%%

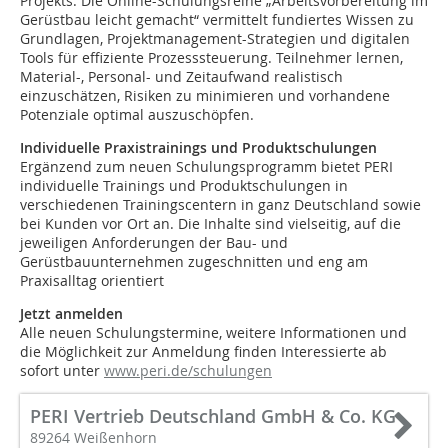
Projekts. Die Online-Schulungsreihe „Arbeitsvorbereitung im
Gerüstbau leicht gemacht“ vermittelt fundiertes Wissen zu
Grundlagen, Projektmanagement-Strategien und digitalen
Tools für effiziente Prozesssteuerung. Teilnehmer lernen,
Material-, Personal- und Zeitaufwand realistisch
einzuschätzen, Risiken zu minimieren und vorhandene
Potenziale optimal auszuschöpfen.
Individuelle Praxistrainings und Produktschulungen
Ergänzend zum neuen Schulungsprogramm bietet PERI
individuelle Trainings und Produktschulungen in
verschiedenen Trainingscentern in ganz Deutschland sowie
bei Kunden vor Ort an. Die Inhalte sind vielseitig, auf die
jeweiligen Anforderungen der Bau- und
Gerüstbauunternehmen zugeschnitten und eng am
Praxisalltag orientiert
Jetzt anmelden
Alle neuen Schulungstermine, weitere Informationen und
die Möglichkeit zur Anmeldung finden Interessierte ab
sofort unter
www.peri.de/schulungen
PERI Vertrieb Deutschland GmbH & Co. KG
89264 Weißenhorn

%%

Repeat each line of the records exactly. Do not include the pictures.

Response area:
Projekts. Die Online-Schulungsreihe „Arbeitsvorbereitung im
Gerüstbau leicht gemacht“ vermittelt fundiertes Wissen zu
Grundlagen, Projektmanagement-Strategien und digitalen
Tools für effiziente Prozesssteuerung. Teilnehmer lernen,
Material-, Personal- und Zeitaufwand realistisch
einzuschätzen, Risiken zu minimieren und vorhandene
Potenziale optimal auszuschöpfen.
Individuelle Praxistrainings und Produktschulungen
Ergänzend zum neuen Schulungsprogramm bietet PERI
individuelle Trainings und Produktschulungen in
verschiedenen Trainingscentern in ganz Deutschland sowie
bei Kunden vor Ort an. Die Inhalte sind vielseitig, auf die
jeweiligen Anforderungen der Bau- und
Gerüstbauunternehmen zugeschnitten und eng am
Praxisalltag orientiert
Jetzt anmelden
Alle neuen Schulungstermine, weitere Informationen und
die Möglichkeit zur Anmeldung finden Interessierte ab
sofort unter
www.peri.de/schulungen
PERI Vertrieb Deutschland GmbH & Co. KG
89264 Weißenhorn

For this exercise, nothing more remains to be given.